マリオンは、照れくさそうに顔を赤くしつつも、からかうように笑っていた。
俺は楽譜をとって、マリオンの隣に座った。ピアノ側ではなく、外側を向いて、楽譜をパラパラとめくる。ちなみに楽譜は市販のものではなく、幾つもの楽譜を重ね合わせたファイルになっている。
ピトリ。
マリオンが、二の腕がひっつくほど近づいてきた。
目を向けたが、俺の視線から逃げるように、マリオンが俺の懐に入り込んで、楽譜を指さす。
ジッと、マリオンの頭を見下ろしていた。時折髪や耳の隙間から、マリオンの表情が映る。
ふと、マリオンの頭が持ち上がり、顔を向けてきた。
ドキリとした。

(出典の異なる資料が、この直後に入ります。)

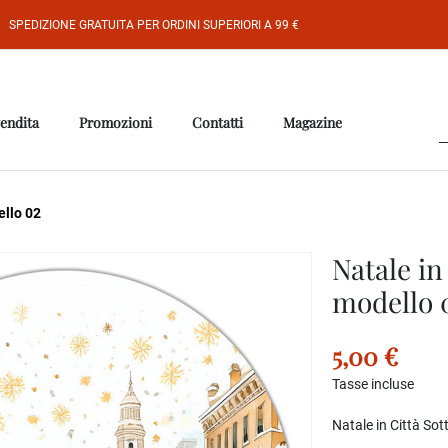
SPEDIZIONE GRATUITA PER ORDINI SUPERIORI A 99 €
vendita
Promozioni
Contatti
Magazine
ello 02
Natale in
modello 
5,00 €
Tasse incluse
Natale in Città So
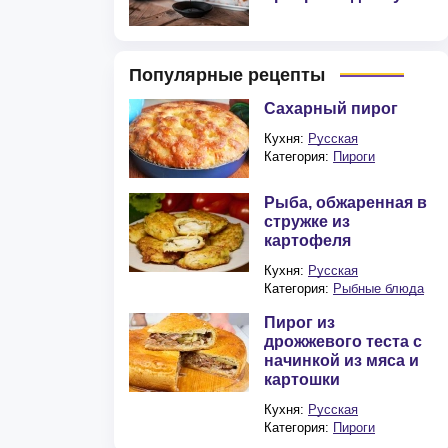
Популярные рецепты
Сахарный пирог
Кухня:
Русская
Категория:
Пироги
Рыба, обжаренная в
стружке из
картофеля
Кухня:
Русская
Категория:
Рыбные блюда
Пирог из
дрожжевого теста с
начинкой из мяса и
картошки
Кухня:
Русская
Категория:
Пироги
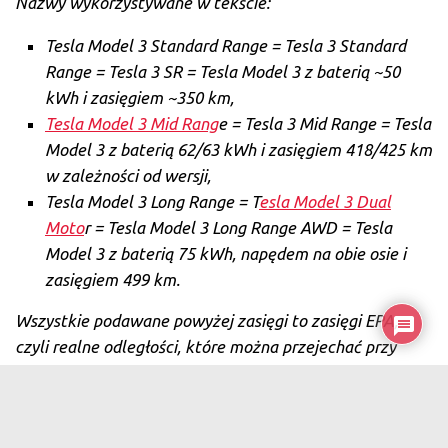
Nazwy wykorzystywane w tekście:
Tesla Model 3 Standard Range = Tesla 3 Standard
Range = Tesla 3 SR = Tesla Model 3 z baterią ~50
kWh i zasięgiem ~350 km,
Tesla Model 3 Mid Rang
e = Tesla 3 Mid Range = Tesla
Model 3 z baterią 62/63 kWh i zasięgiem 418/425 km
w zależności od wersji,
Tesla Model 3 Long Range = T
esla Model 3 Dual
Moto
r = Tesla Model 3 Long Range AWD = Tesla
Model 3 z baterią 75 kWh, napędem na obie osie i
zasięgiem 499 km.
Wszystkie podawane powyżej zasięgi to zasięgi EPA,
czyli realne odległości, które można przejechać przy
dobrej pogodzie w trybie mieszanym. Warto pamiętać, że
w Europie obowiązuje procedura WLTP, która zawyża
zasięgi, a przez to nieco je odrealnia.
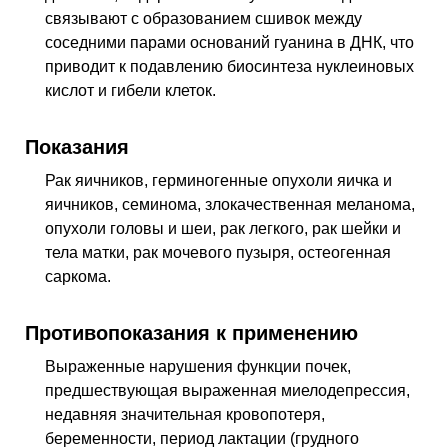
связывают с образованием сшивок между
соседними парами оснований гуанина в ДНК, что
приводит к подавлению биосинтеза нуклеиновых
кислот и гибели клеток.
Показания
Рак яичников, герминогенные опухоли яичка и
яичников, семинома, злокачественная меланома,
опухоли головы и шеи, рак легкого, рак шейки и
тела матки, рак мочевого пузыря, остеогенная
саркома.
Противопоказания к применению
Выраженные нарушения функции почек,
предшествующая выраженная миелодепрессия,
недавняя значительная кровопотеря,
беременности, период лактации (грудного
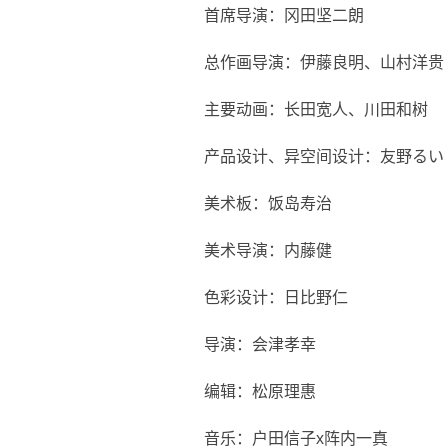
首席导演：冈田坚二朗
总作画导演：伊藤良明、山村洋贵
主要动画：长田宽人、川田和树
产品设计、异空间设计：友野るい
美术板：饭岛寿治
美术导演：内藤健
色彩设计：日比野仁
导演：会津孝幸
编辑：松原理惠
音乐：户田信子x阵内一真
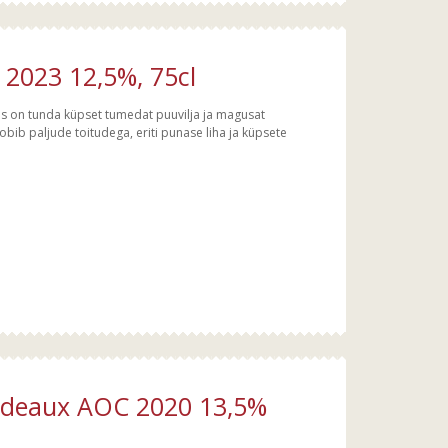
a 2023 12,5%, 75cl
is on tunda küpset tumedat puuvilja ja magusat
Sobib paljude toitudega, eriti punase liha ja küpsete
rdeaux AOC 2020 13,5%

照れたわけじゃない。
黙って見ていたことへの罪悪感が、目を向けられたことで急速に膨らんだ。
そんな俺の気持ちなどどこ吹く風で、マリオンが、広げた手を下唇にあてて、笑う。
好意が胸一杯に伝わってくる。
それは、ティアラナにも、パミュにもないものだった。
その素直さが嬉しくて、俺は――
「ドーン」
いきなり、押された。
横手から。
俺はそのまま椅子から転がり落ち、受け身をとった。
誰がやったかは――記述するまでもあるまい。
「何しやがる!!」
「え? 救ってあげたの?」
「何から?」
「法律から」
「……」
「はいはーい!! 次あたし!! あたしやりたい!!」
パミュが例によって、やたらとジャンプしながら主張する。
マリオンは口に手を当てながら嘲笑し『どうぞ』とばかりに席を明け渡した。